FUENTE DE ALIMENTACIÓN PARA ROBOTS LUNARES

Las baterías en estado sólido llegarán a la luna en 2021

El programa HAKUTO-R, gestionado por ispace, contará con la colaboración de NGK Spark Plug para el desarrollo de baterías de electrolito sólido cerámico, encargadas de suministrar energía de forma estable a los vehículos eléctricos de exploración lunar.

La baterías de electrolito sólido de NGK se utilizarán para alimentar los robots y los landers, los módulos de aterrizaje lunar.
La baterías de electrolito sólido de NGK se utilizarán para alimentar los robots y los landers, los módulos de aterrizaje lunar.

La compañía japonesa ispace, centra su atención en la luna con el objetivo de explotar sus recursos hídricos para crear una infraestructura sostenible y una economía basada en ella para hacer sostenible la vida en la tierra en un futuro.
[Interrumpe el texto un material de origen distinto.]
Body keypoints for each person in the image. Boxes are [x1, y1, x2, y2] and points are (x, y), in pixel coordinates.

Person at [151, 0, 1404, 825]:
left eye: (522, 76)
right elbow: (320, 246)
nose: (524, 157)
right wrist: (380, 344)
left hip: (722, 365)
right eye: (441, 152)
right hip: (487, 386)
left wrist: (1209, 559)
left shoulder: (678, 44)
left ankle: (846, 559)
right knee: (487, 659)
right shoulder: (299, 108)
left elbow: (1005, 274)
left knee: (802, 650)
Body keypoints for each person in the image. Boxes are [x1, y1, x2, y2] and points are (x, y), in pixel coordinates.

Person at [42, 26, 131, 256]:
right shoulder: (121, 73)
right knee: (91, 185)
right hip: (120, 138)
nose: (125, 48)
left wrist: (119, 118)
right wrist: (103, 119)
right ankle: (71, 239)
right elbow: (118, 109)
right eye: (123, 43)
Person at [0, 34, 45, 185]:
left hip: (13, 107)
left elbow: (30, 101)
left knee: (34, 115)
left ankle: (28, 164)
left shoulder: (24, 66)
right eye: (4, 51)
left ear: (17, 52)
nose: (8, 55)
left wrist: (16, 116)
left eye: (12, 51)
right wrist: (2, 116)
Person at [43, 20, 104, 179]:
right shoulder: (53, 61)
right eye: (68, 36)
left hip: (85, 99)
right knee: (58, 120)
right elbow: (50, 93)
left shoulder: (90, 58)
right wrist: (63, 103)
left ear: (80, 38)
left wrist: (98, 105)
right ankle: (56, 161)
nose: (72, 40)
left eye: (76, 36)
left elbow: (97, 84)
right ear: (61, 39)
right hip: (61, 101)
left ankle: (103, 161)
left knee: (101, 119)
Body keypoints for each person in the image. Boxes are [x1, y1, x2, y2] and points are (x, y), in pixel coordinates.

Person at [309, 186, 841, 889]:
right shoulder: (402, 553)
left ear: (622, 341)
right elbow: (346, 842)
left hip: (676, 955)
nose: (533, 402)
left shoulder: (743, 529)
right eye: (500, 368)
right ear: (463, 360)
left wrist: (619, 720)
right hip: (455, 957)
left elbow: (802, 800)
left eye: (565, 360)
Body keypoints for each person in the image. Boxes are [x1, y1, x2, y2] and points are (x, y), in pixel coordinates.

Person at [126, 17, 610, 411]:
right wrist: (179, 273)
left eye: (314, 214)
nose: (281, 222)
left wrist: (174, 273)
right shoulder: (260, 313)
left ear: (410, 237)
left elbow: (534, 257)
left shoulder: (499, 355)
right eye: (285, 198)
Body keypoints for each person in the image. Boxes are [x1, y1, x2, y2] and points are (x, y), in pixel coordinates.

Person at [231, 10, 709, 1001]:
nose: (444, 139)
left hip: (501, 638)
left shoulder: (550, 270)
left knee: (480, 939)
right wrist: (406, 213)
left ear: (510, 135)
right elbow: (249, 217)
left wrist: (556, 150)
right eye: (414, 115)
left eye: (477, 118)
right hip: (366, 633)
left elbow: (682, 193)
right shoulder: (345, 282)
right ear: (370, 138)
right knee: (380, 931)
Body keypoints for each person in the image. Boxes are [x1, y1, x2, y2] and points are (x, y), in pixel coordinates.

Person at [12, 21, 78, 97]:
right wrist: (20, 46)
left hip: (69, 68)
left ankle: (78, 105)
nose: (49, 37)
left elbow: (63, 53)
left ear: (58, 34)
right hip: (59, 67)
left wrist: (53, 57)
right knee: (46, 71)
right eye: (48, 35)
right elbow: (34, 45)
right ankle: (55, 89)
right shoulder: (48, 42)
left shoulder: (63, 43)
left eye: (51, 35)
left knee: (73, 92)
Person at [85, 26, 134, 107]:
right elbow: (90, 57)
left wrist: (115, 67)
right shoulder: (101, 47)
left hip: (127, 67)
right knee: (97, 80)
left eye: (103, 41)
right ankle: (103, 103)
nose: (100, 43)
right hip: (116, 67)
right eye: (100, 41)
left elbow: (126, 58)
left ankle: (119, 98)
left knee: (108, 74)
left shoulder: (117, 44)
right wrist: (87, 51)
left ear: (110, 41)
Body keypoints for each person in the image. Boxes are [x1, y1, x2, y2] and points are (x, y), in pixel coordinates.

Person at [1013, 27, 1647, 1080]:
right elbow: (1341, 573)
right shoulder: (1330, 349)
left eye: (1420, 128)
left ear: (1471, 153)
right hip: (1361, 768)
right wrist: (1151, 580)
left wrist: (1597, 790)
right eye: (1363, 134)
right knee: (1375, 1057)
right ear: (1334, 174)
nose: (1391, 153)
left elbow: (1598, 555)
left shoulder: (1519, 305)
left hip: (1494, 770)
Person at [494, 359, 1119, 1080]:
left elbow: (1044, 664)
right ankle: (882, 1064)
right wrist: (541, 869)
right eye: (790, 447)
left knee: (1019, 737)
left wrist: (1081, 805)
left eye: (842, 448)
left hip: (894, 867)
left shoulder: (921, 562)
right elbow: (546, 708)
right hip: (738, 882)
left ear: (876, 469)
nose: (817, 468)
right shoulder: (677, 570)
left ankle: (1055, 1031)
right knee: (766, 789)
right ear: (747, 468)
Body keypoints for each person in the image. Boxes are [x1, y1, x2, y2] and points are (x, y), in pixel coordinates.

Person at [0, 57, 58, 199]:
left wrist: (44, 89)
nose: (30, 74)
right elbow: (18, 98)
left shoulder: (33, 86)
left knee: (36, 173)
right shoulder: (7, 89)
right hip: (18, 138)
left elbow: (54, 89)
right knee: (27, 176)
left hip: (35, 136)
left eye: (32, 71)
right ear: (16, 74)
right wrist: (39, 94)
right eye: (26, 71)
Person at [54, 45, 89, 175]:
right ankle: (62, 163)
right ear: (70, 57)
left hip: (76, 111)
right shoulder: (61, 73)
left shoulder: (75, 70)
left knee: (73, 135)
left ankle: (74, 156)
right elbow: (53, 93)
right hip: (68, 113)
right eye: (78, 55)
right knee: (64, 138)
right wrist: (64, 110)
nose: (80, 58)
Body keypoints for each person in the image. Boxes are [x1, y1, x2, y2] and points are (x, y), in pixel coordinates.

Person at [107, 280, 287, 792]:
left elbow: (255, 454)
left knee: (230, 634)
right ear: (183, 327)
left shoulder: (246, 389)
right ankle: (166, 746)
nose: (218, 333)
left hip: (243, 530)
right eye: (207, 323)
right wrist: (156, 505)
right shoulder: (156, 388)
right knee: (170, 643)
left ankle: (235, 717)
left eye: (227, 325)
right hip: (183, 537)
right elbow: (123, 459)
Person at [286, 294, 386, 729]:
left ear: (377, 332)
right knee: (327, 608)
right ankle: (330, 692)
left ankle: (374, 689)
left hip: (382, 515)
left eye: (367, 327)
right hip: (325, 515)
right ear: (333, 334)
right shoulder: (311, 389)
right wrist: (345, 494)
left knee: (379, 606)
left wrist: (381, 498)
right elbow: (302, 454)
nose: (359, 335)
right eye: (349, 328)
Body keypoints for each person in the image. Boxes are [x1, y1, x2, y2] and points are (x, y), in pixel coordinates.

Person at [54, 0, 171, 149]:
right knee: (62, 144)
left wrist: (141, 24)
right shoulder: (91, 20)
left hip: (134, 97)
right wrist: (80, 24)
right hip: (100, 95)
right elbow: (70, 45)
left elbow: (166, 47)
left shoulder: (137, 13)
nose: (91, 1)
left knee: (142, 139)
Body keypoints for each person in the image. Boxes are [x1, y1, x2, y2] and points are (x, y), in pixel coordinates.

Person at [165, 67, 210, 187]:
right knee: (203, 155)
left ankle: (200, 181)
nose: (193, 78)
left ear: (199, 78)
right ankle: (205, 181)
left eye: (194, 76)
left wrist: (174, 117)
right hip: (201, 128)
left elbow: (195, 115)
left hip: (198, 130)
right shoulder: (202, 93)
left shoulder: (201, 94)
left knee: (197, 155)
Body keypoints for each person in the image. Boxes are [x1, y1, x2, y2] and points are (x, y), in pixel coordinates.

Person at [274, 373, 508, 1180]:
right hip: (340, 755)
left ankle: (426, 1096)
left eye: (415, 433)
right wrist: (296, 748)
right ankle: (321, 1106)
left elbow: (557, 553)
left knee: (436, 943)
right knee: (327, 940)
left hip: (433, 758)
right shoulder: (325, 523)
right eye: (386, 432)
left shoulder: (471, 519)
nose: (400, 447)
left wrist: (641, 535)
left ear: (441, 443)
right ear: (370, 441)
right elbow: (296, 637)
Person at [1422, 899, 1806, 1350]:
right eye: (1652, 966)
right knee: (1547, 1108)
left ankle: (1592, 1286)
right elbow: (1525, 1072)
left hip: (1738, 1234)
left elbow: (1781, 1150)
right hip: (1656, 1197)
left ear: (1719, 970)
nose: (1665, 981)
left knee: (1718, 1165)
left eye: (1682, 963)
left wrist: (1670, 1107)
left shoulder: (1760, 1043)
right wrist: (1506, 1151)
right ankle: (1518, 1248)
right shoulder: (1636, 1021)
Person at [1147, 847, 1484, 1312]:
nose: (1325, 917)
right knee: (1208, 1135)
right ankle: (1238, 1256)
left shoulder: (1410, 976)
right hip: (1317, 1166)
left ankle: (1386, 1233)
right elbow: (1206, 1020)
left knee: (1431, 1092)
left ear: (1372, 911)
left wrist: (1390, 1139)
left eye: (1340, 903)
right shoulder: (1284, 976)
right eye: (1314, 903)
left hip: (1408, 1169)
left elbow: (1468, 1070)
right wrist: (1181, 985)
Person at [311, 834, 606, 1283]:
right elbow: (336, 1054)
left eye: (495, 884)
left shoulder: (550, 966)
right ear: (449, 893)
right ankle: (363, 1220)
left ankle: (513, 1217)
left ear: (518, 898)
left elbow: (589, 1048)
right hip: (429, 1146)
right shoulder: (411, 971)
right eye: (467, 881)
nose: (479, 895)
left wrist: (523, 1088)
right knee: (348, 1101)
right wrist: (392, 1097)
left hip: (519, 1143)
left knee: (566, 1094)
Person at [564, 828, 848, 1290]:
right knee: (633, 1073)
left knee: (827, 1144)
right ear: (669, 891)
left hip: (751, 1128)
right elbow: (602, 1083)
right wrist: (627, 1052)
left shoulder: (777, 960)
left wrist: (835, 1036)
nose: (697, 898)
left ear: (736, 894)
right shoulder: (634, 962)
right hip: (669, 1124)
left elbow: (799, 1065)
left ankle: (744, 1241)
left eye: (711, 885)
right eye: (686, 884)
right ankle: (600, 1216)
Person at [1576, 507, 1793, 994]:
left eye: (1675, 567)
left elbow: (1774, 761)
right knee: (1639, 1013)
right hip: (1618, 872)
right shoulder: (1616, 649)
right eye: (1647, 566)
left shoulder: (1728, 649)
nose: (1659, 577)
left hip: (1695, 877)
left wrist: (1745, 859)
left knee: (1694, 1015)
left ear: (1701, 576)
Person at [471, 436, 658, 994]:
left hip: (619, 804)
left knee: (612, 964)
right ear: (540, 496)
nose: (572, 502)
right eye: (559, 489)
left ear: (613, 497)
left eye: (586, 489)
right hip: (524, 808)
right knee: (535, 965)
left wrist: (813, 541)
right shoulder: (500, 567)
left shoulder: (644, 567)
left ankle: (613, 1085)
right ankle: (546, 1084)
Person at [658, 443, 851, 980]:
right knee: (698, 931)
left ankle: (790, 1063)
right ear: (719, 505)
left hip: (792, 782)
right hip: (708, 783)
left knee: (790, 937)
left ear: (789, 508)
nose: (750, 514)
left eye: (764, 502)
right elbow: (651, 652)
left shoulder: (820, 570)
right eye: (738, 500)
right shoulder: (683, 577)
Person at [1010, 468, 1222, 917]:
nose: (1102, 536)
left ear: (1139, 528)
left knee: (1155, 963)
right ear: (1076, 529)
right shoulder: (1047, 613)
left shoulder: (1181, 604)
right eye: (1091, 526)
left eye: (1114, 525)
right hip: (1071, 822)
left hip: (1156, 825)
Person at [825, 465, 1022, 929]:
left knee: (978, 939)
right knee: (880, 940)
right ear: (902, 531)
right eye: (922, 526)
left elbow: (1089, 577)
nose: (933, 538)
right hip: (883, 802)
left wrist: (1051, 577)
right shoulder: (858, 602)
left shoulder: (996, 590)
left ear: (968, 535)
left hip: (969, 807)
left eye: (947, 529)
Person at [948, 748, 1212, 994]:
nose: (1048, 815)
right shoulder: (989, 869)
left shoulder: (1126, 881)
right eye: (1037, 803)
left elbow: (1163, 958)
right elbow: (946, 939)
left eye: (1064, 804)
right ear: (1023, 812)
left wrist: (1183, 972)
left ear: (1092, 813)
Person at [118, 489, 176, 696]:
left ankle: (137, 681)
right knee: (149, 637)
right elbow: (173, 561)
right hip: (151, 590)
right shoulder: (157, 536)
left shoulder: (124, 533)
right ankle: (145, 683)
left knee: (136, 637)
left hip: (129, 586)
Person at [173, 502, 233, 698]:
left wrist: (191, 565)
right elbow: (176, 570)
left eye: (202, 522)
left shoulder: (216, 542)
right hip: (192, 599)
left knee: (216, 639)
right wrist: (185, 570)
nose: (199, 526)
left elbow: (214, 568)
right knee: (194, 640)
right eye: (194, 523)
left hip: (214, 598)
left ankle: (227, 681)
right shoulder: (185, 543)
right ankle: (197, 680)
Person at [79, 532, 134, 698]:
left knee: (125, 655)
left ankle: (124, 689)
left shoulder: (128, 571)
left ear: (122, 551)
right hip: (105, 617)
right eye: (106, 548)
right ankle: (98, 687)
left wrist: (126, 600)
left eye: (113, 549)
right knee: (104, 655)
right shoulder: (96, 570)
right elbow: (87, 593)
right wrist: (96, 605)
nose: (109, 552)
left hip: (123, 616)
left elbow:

La empresa ha anunciado la colaboración de NGK Spark Plug, un proveedor estadounidense con más de 80 años de experiencia en la fabricación de bujías y sensores, en su programa de exploración lunar HAKUTO-R, en el que se probará la tecnología de baterías en estado sólido para el suministro de energía estable en 2021.

La empresa ispace desarrolla vehículos eléctricos robotizados para la exploración lunar con el objetivo de competir por los contratos de transporte y misiones de exploración de las agencias espaciales públicas y la industria privada. Ya ha firmado asociaciones con la Agencia de Exploración Aeroespacial de Japón (JAXA) y el Gobierno de Luxemburgo y lleva recaudados 95 millones de dólares en subvenciones.

Prototipo de batería de estado sólido NTK

Prototipo de batería de estado sólido NTK.

En la actualidad gestiona el programa HAKUTO-R, uno de los cinco finalistas del Google Lunar XPRIZE, una competición espacial organizada por la Fundación X Prize, y patrocinada por Google que anunció sus ganadores en 2007. El reto consistía en lanzar una sonda espacial a la luna, aterrizar en ella y hacer funcionar un pequeño rover por su superficie.

HAKUTO-R incluye dos misiones de exploración lunar. La primera consiste en orbitar a su alrededor en 2020 y la segunda, en 2021, aterrizar y transportar los vehículos lunares. En ambas misiones el transporte se realizará en el cohete Falcon 9, fabricado por la empresa de Elon Musk Space X.

Con el objetivo de proporcionar una solución de almacenamiento de energía estable en la luna, NFK Spark Plug colaborará en el proyecto para realizar la primera prueba de la tecnología de baterías de estado sólido en la luna. El mayor reto que debe superar allí una fuente de energía, poder llevar a cabo una exploración lunar continua, es ser capaz de soportar las temperaturas extremadamente frías de la noche lunar, sobre todo en las en las regiones permanentemente sombreadas de sus polos.

Una fuente de alimentación estable es fundamental para la exploración y el desarrollo posterior de infraestructuras en la luna. Las baterías de iones de litio con electrolito líquido no son adecuadas para las condiciones lunares. Los polos de la Luna pueden alcanzar una temperatura de -150°C, a la que el electrolito se congelaría, expandiendo su volumen y dañando la estructura interna de la batería. 

Sorato, el rover lunar del proyecto HAKUTO-R

Sorato, el rover lunar del proyecto HAKUTO-R.

Hasta ahora, la solución que se emplea para mantener el electrolito de las baterías por encima de las temperaturas de congelación ha sido utilizar un generador de calor alimentado por isótopos radioactivos, que pueden ser peligrosos. La tecnología de baterías de estado sólido utiliza un material sólido, evitando los problemas de congelación. Además, son más seguras y más compactas en comparación con las baterías convencionales de litio.

Desde 2016, NGK ha investigado y desarrollado baterías de electrolito cerámico a base de óxido de litio para sus bujías de encendido, con el objeto de brindar a este componente una temperatura de operación más amplia y mayor seguridad, eliminando el riesgo de combustión y de fugas de gas peligrosas.

Su experiencia en materiales cerámicos y su procesamiento le ha permitido mejorar el rendimiento de estas baterías. Además ha logrado hacerlas especialmente pequeñas y compactas, una cualidad clave para los futuros robots espaciales en los que el espacio es especialmente limitado. Gracias a su capacidad de no sinterizar los electrolitos a base de óxido, que precisa de un tratamiento a alta temperatura, las baterías pueden escalarse a mayores tamaños para utilizarlas en múltiples aplicaciones, y alimentar los módulos de aterrizaje lunar.